Côte d'Ivoire : Affaire Katinan, Amadou Coulibaly renvoie le RHDP à ses responsabilités et défend une liberté d'expression « accompagnée de responsabilité »
Interrogé ce mercredi 9 septembre 2026, à l’issue du Conseil des ministres, sur la plainte déposée par le RHDP contre Justin Koné Katinan pour diffamation, le ministre de la Communication et porte-parole du gouvernement, Amadou Coulibaly, a pris ses distances avec cette procédure. Il a rappelé que le gouvernement n’est pas à l’origine de la plainte, tout en défendant le principe de la liberté d’expression et la nécessité, selon lui, de l’exercer avec responsabilité.
La procédure judiciaire visant Justin Koné Katinan, 4e vice-président du PPA-CI, s’est invitée dans les échanges avec la presse au terme du Conseil des ministres de ce mercredi 9 septembre 2026.
Le responsable politique de l’opposition se trouvait, selon la question posée au ministre, à la préfecture de police dans le cadre d’une plainte déposée par le RHDP, qui lui reproche des faits de diffamation.
Interrogé sur le droit de l’opposition à critiquer l’action du gouvernement et sur le recours à la justice plutôt qu’au débat politique, Amadou Coulibaly a d’abord tenu à préciser que cette affaire ne relève pas de l’action gouvernementale.
« Vous imaginez bien que je vais vous demander de poser la question au RHDP. Moi, je suis ici au nom du gouvernement. Le gouvernement n’a pas porté plainte », a-t-il déclaré.
Le porte-parole du gouvernement a également souligné qu’à sa connaissance, l’exécutif n’avait pas été directement mis en cause dans cette procédure.
Amadou Coulibaly a ensuite réaffirmé l’attachement du gouvernement au principe de la liberté d’expression. « Nous sommes un pays de liberté d’expression », a-t-il affirmé, tout en établissant une distinction entre le droit de critiquer et ce qu’il considère comme des propos diffamatoires ou contraires à la vérité.
Pour le ministre, la liberté d’expression ne saurait être dissociée de la responsabilité de ceux qui prennent la parole.
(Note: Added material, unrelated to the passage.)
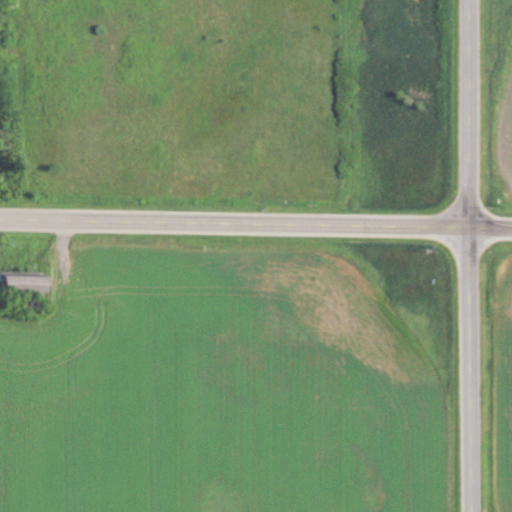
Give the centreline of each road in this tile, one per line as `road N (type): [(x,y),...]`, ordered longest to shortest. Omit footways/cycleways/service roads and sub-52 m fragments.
road 1 (tertiary): [(511,225),(0,217)]
road 2 (tertiary): [(475,511),(472,0)]
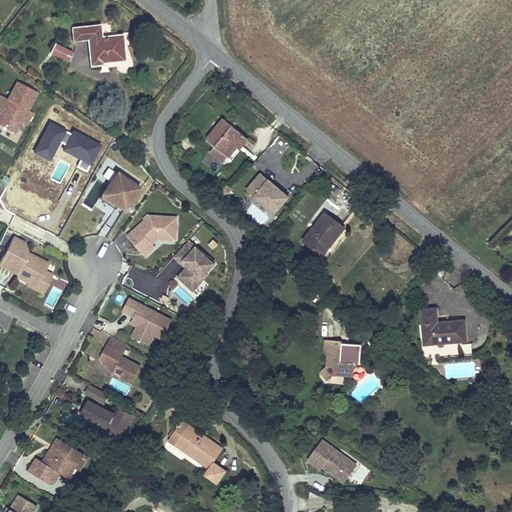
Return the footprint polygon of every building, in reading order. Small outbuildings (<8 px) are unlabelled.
[(101,38),(100,26),(72,28),(74,41),(88,39),(91,66),(103,65),(103,63),(125,61),(122,35),(101,38)] [(69,63),(74,54),(61,47),(56,55),(69,63)] [(0,97),(0,108),(2,109),(1,111),(0,111),(0,123),(15,132),(20,121),(26,124),(31,115),(26,112),(35,94),(16,83),(6,101),(0,97)] [(248,139),(224,119),(207,139),(215,146),(210,152),(224,163),(237,147),(239,144),(242,146),(248,139)] [(251,180),(259,172),(255,168),(247,176),(251,180)] [(108,186),(102,195),(125,210),(140,188),(117,172),(108,186)] [(289,198),(261,174),(248,190),(275,214),(289,198)] [(226,185),(220,192),(226,196),(231,189),(226,185)] [(326,213),(304,240),(321,253),(340,228),(335,224),(336,221),(326,213)] [(127,236),(140,250),(150,241),(153,244),(158,238),(176,239),(177,217),(150,215),(150,221),(147,223),(145,220),(127,236)] [(343,230),(340,228),(321,253),(323,255),(343,230)] [(13,237),(0,262),(0,264),(18,274),(16,277),(28,283),(31,277),(40,282),(45,271),(49,263),(33,255),(32,256),(28,254),(27,252),(24,242),(13,237)] [(215,262),(190,239),(173,257),(184,268),(177,276),(193,290),(209,273),(207,271),(215,262)] [(140,250),(145,256),(155,246),(153,244),(150,241),(140,250)] [(31,277),(28,283),(27,285),(42,293),(52,274),(45,271),(40,282),(31,277)] [(172,320),(129,298),(122,311),(130,315),(131,313),(135,315),(134,317),(131,323),(137,326),(136,329),(153,338),(154,335),(162,339),(172,320)] [(422,311),(425,344),(466,341),(464,321),(437,324),(436,309),(422,311)] [(153,338),(136,329),(132,335),(149,344),(153,338)] [(361,345),(345,344),(345,347),(341,347),(341,344),(342,341),(325,340),(325,349),(328,350),(327,366),(320,371),(327,380),(335,374),(345,375),(346,376),(353,370),(351,367),(351,364),(360,364),(361,345)] [(103,363),(114,369),(112,373),(131,383),(139,366),(121,356),(123,353),(106,344),(99,357),(103,363)] [(472,355),(471,344),(425,348),(426,359),(472,355)] [(379,360),(373,365),(378,371),(384,366),(379,360)] [(109,395),(90,385),(85,394),(99,400),(96,405),(89,401),(82,414),(106,427),(108,424),(110,425),(105,436),(118,443),(132,415),(119,408),(115,417),(112,416),(113,414),(102,408),(109,395)] [(214,463),(223,449),(182,421),(168,441),(209,469),(205,475),(218,484),(226,471),(214,463)] [(73,466),(81,453),(57,439),(53,446),(56,448),(51,456),(48,455),(43,463),(37,458),(29,471),(52,485),(60,473),(69,479),(76,468),(73,466)] [(346,457),(322,441),(308,461),(320,469),(322,467),(334,475),(346,457)] [(51,456),(56,448),(53,446),(48,455),(51,456)] [(76,468),(84,454),(81,453),(73,466),(76,468)] [(345,482),(357,464),(346,457),(334,475),(345,482)] [(77,511),(80,511),(89,498),(75,489),(65,504),(77,511)] [(37,511),(40,508),(20,496),(11,510),(9,511),(37,511)]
« La liberté d’expression s’accompagne aussi du sens de la responsabilité », a-t-il insisté.
Il a ainsi estimé que la liberté d’expression ne peut justifier la diffusion de propos qu’une personne ou une organisation considère comme des contre-vérités ou des insultes.
« Il appartient à celui qui estime qu’il a été diffamé de saisir la justice »
Sur le recours à la justice, le ministre a rappelé que toute personne qui s’estime victime de diffamation ou d’injure dispose de la possibilité de saisir les juridictions compétentes.
« Il appartient à celui qui estime qu’il a été diffamé ou insulté de saisir la justice qui sait régler ce genre de problème », a-t-il expliqué.
Une manière, pour le porte-parole du gouvernement, de dissocier le débat démocratique de la procédure judiciaire engagée dans cette affaire.
Amadou Coulibaly a toutefois refusé de commenter davantage une procédure désormais entre les mains de la justice.
« Je n’ai pas l’habitude, comme je vous l’ai dit, de commenter des affaires qui sont dans les mains de la justice », a-t-il déclaré, invitant les journalistes à se rapprocher du RHDP pour connaître les motivations précises de la plainte.
Sur le principe, le ministre a assuré que le gouvernement demeure ouvert à la critique, notamment lorsqu’elle porte sur son action et qu’elle s’inscrit dans une démarche constructive.
« Nous, nous sommes un gouvernement ouvert. On accepte la critique constructive », a-t-il affirmé.
Il a toutefois prévenu que l’exécutif entend répondre lorsque des informations qu’il considère comme erronées sont diffusées.
« Quand il s’agit de dire des contre-vérités, en général, ici je réponds à toutes les contre-vérités et sans gants », a conclu Amadou Coulibaly.
À travers cette réponse, le porte-parole du gouvernement a donc maintenu une ligne de démarcation entre, d’une part, la liberté de critique inhérente au débat démocratique et, d’autre part, les éventuels propos jugés diffamatoires, dont l’appréciation relève désormais de la justice dans le cas précis de Justin Koné Katinan.